Like the previous measure, the new bill would extend the SCHIP program, which last year covered 7.4 million children in families whose incomes were too high to qualify for Medicaid but couldn't afford private health insurance. The bill would also provide — largely through a 61 cents-per-pack increase in the federal cigarette tax — enough funding to expand the program to an additional 4 million children by the year 2013.

But Republicans are unhappy with Democrats' decision to roll back some of the compromises. And they are particularly outraged over something that wasn't included in the 2007 measure — repealing a five-year waiting period for the children of legal immigrants to qualify for SCHIP or Medicaid.

"It would seem to me that we are giving more incentives for folks to come to the United States, not just to participate in the American dream, but to get on the government dole," said Sen. John Ensign (R-NV). "And I think this is exactly the wrong direction we should be going with this legislation."

Sen. Jon Kyl (R-AZ) complained that the bill would add "huge costs" to the SCHIP program at a time when "we acknowledge that we can't even pay for things like, for example, the physician update, every year, whereby American doctors take care of American citizens in the Medicare program."
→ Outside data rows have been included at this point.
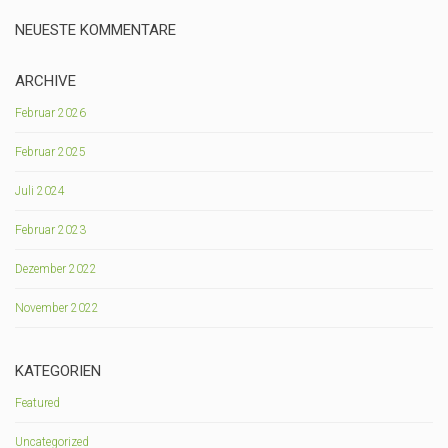
NEUESTE KOMMENTARE
ARCHIVE
Februar 2026
Februar 2025
Juli 2024
Februar 2023
Dezember 2022
November 2022
KATEGORIEN
Featured
Uncategorized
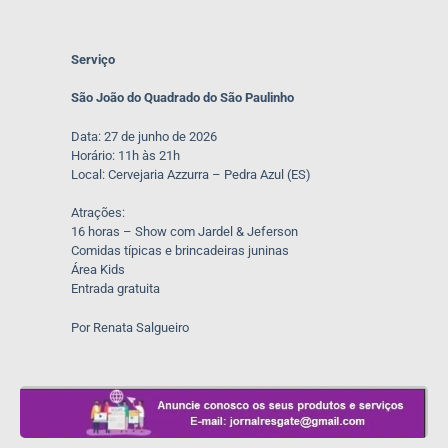
Serviço
São João do Quadrado do São Paulinho
Data: 27 de junho de 2026
Horário: 11h às 21h
Local: Cervejaria Azzurra – Pedra Azul (ES)
Atrações:
16 horas – Show com Jardel & Jeferson
Comidas típicas e brincadeiras juninas
Área Kids
Entrada gratuita
Por Renata Salgueiro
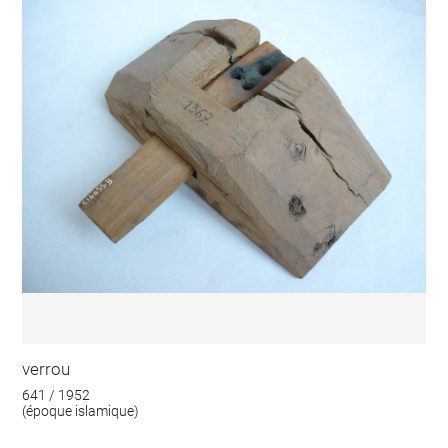
verrou
641 / 1952
(époque islamique)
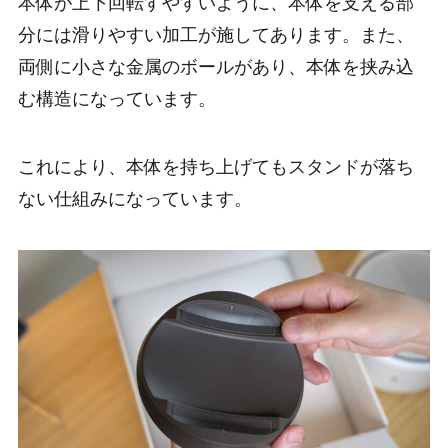
本体が上下回転すやすいように、本体を支える部
分には滑りやすい加工が施してあります。また、
両側に小さな金属のボールがあり、本体を挟み込
む構造になっています。
これにより、本体を持ち上げてもスタンドが落ち
ない仕組みになっています。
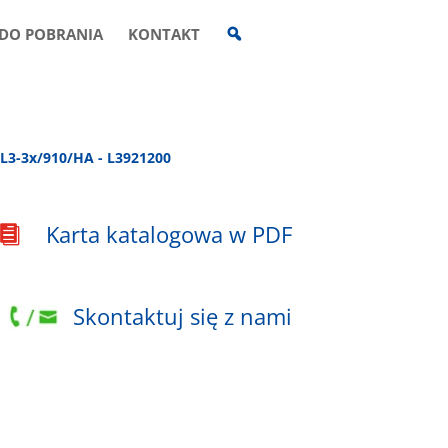
W
DO POBRANIA
KONTAKT
Y
S
Z
U
K
I
W
A
L3-3x/910/HA - L3921200
R
K
A
Karta katalogowa w PDF

Skontaktuj się z nami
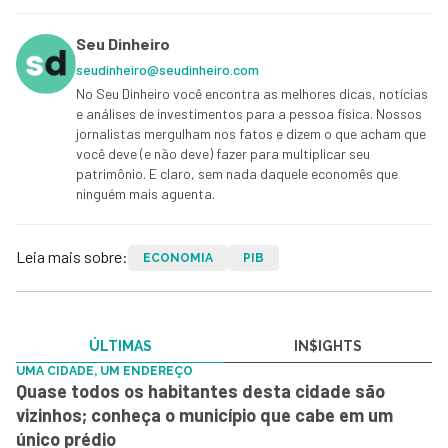
Seu Dinheiro
seudinheiro@seudinheiro.com
No Seu Dinheiro você encontra as melhores dicas, notícias
e análises de investimentos para a pessoa física. Nossos
jornalistas mergulham nos fatos e dizem o que acham que
você deve (e não deve) fazer para multiplicar seu
patrimônio. E claro, sem nada daquele economês que
ninguém mais aguenta.
Leia mais sobre:
ECONOMIA
PIB
ÚLTIMAS
IN$IGHTS
UMA CIDADE, UM ENDEREÇO
Quase todos os habitantes desta cidade são
vizinhos; conheça o município que cabe em um
único prédio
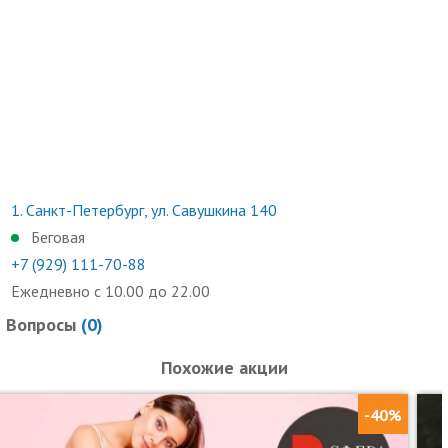
1.
Санкт-Петербург, ул. Савушкина 140
Беговая
+7 (929) 111-70-88
Ежедневно с 10.00 до 22.00
Вопросы
(
0
)
Похожие акции
-40%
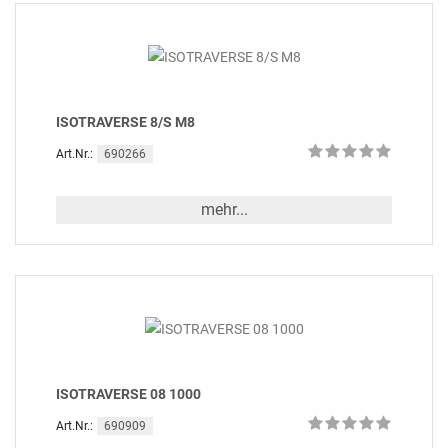
ISOTRAVERSE 8/S M8
690266
Art.Nr.:
mehr...
ISOTRAVERSE 08 1000
690909
Art.Nr.:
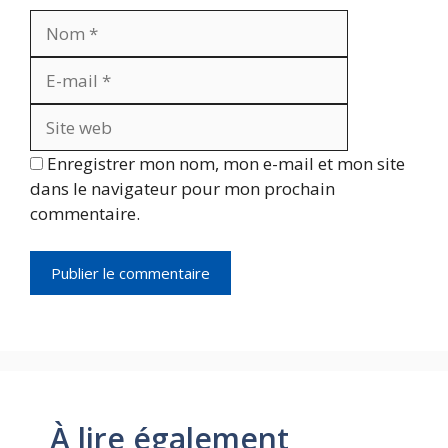
Nom
E-
mail
Site
web
Enregistrer mon nom, mon e-mail et mon site
dans le navigateur pour mon prochain
commentaire.
À lire également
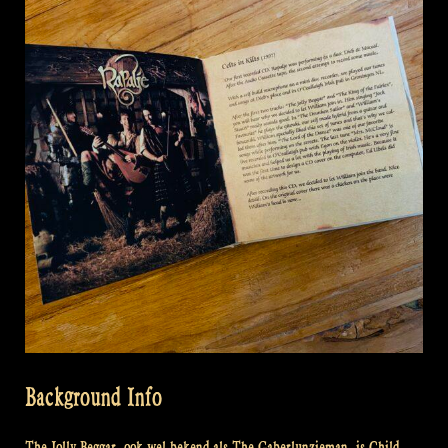
Background Info
The Jolly Beggar, ook wel bekend als The Gaberlunzieman, is Child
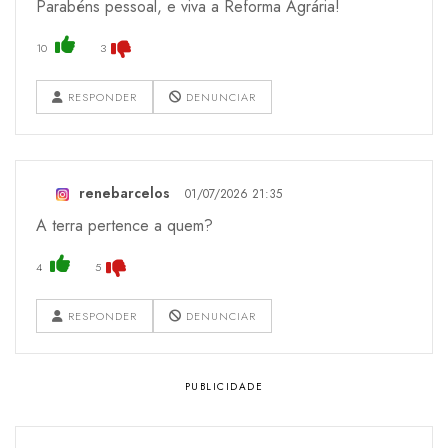
Parabéns pessoal, e viva a Reforma Agrária!
10
3
RESPONDER
DENUNCIAR
renebarcelos
01/07/2026 21:35
A terra pertence a quem?
4
5
RESPONDER
DENUNCIAR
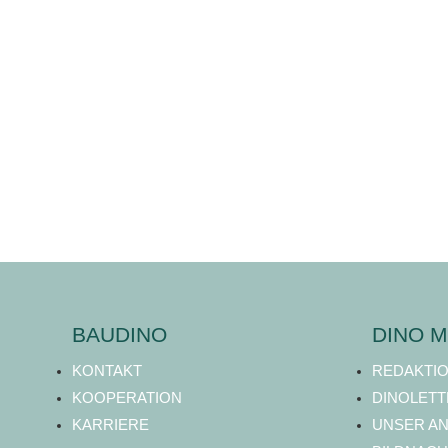
BAUDINO
DINO M
KONTAKT
REDAKTI
KOOPERATION
DINOLETT
KARRIERE
UNSER A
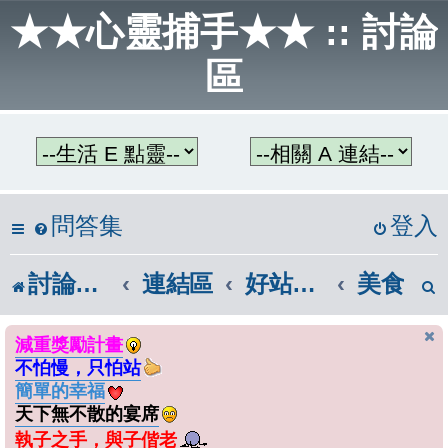
★★心靈捕手★★ :: 討論
區
問答集
登入
討論區首頁
連結區
好站連結
美食
減重獎勵計畫
不怕慢，只怕站
簡單的幸福
天下無不散的宴席
執子之手，與子偕老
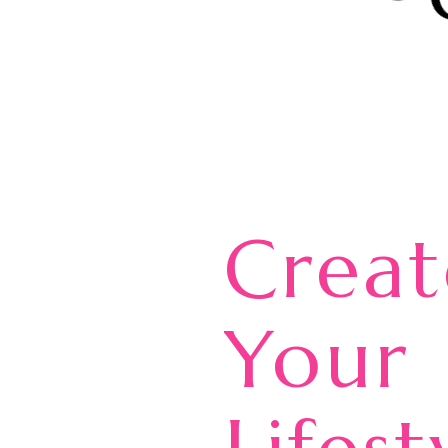
Creat
Your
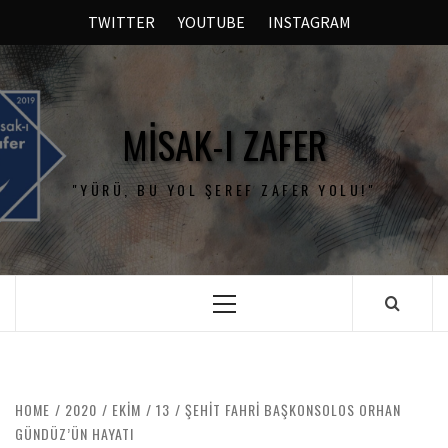
TWITTER
YOUTUBE
INSTAGRAM
MISAK-I ZAFER
"YÜRÜ, BU YOL ŞEREF ZAFER YOLU!"
HOME
2020
EKIM
13
ŞEHIT FAHRI BAŞKONSOLOS ORHAN
GÜNDÜZ’ÜN HAYATI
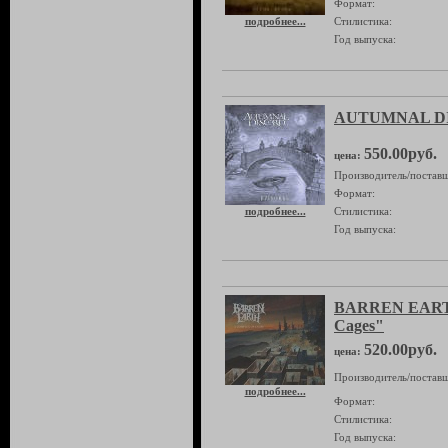
Формат:
подробнее...
Стилистика:
Год выпуска:
AUTUMNAL DI
550.00руб.
цена:
Производитель/поставщ
Формат:
подробнее...
Стилистика:
Год выпуска:
BARREN EARTH
Cages"
520.00руб.
цена:
Производитель/поставщ
подробнее...
Формат:
Стилистика:
Год выпуска:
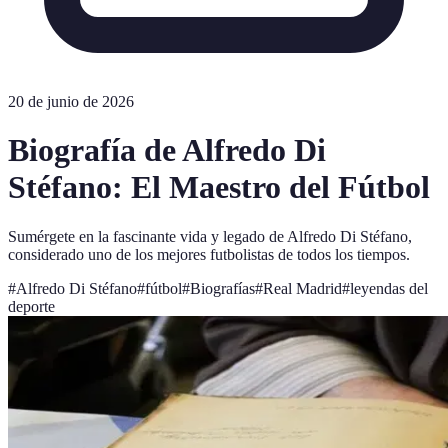
20 de junio de 2026
Biografía de Alfredo Di
Stéfano: El Maestro del Fútbol
Sumérgete en la fascinante vida y legado de Alfredo Di Stéfano,
considerado uno de los mejores futbolistas de todos los tiempos.
#
Alfredo Di Stéfano
#
fútbol
#
Biografías
#
Real Madrid
#
leyendas del
deporte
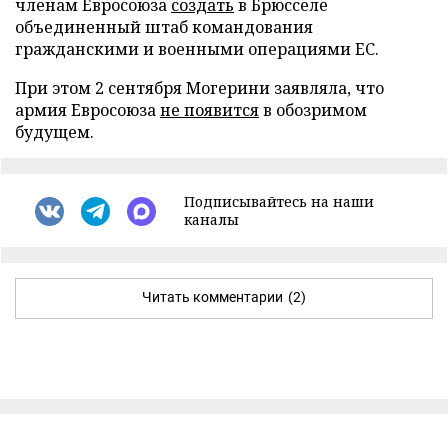
членам Евросоюза
создать
в Брюсселе
объединенный штаб командования
гражданскими и военными операциями ЕС.
При этом 2 сентября Могерини заявляла, что
армия Евросоюза
не появится
в обозримом
будущем.
Подписывайтесь на наши
каналы
Читать комментарии
(2)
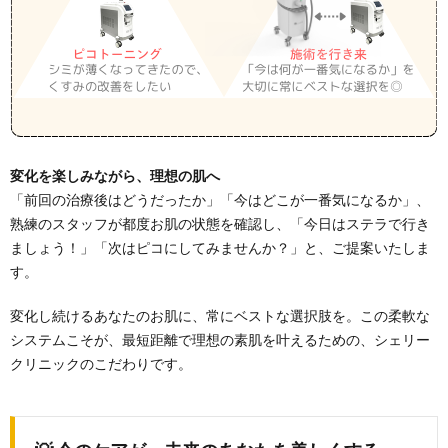
変化を楽しみながら、理想の肌へ
「前回の治療後はどうだったか」「今はどこが一番気になるか」、
熟練のスタッフが都度お肌の状態を確認し、「今日はステラで行き
ましょう！」「次はピコにしてみませんか？」と、ご提案いたしま
す。
変化し続けるあなたのお肌に、常にベストな選択肢を。この柔軟な
システムこそが、最短距離で理想の素肌を叶えるための、シェリー
クリニックのこだわりです。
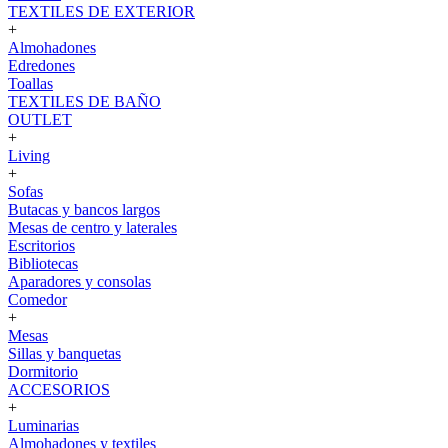
TEXTILES DE EXTERIOR
+
Almohadones
Edredones
Toallas
TEXTILES DE BAÑO
OUTLET
+
Living
+
Sofas
Butacas y bancos largos
Mesas de centro y laterales
Escritorios
Bibliotecas
Aparadores y consolas
Comedor
+
Mesas
Sillas y banquetas
Dormitorio
ACCESORIOS
+
Luminarias
Almohadones y textiles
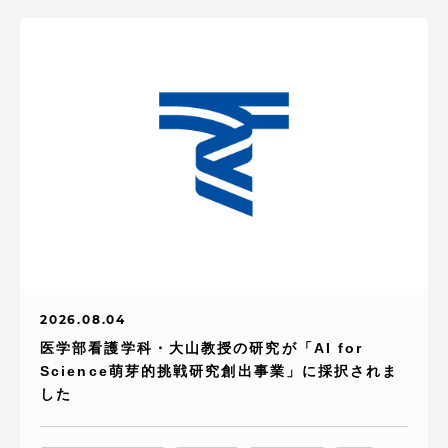
2026.08.04
医学部看護学科・大山教授の研究が「AI for
Science萌芽的挑戦研究創出事業」に採択されま
した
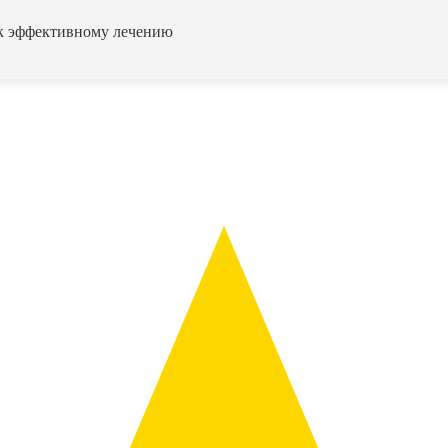
 к эффективному лечению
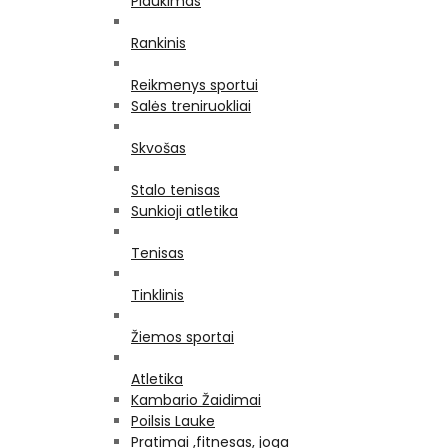
Plaukimas
Rankinis
Reikmenys sportui
Salės treniruokliai
Skvošas
Stalo tenisas
Sunkioji atletika
Tenisas
Tinklinis
Žiemos sportai
Atletika
Kambario Žaidimai
Poilsis Lauke
Pratimai ,fitnesas, joga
Due to a glitch in the Medicare funding formula, Congress has had to come up with billions of dollars each year for the past several years to prevent large cuts in pay to doctors who treat Medicare patients.

Support For Repeal Of Waiting Period

Those who supported lifting the five-year waiting period, however, say it is unfair to ask those who are in the country legally and pay taxes to ask their children to go without needed medical care. "I believe that no lawfully present child in this country should be required to wait five years before they can get health care," said Sen. Jay Rockefeller (D-WV).

Sen. Jeff Bingaman (D-NM) said immigrants already have an incentive to come to the United States illegally to have their children, because anyone born here is entitled to benefits as a citizen. Yet if that same family follows all the rules and enters legally, he says, "we are going to deny them the same benefits they would have had if they had come in illegally. And that just doesn't make any sense."

The Senate is expected to debate the bill on the floor for much of the week. The House passed its version Jan. 14.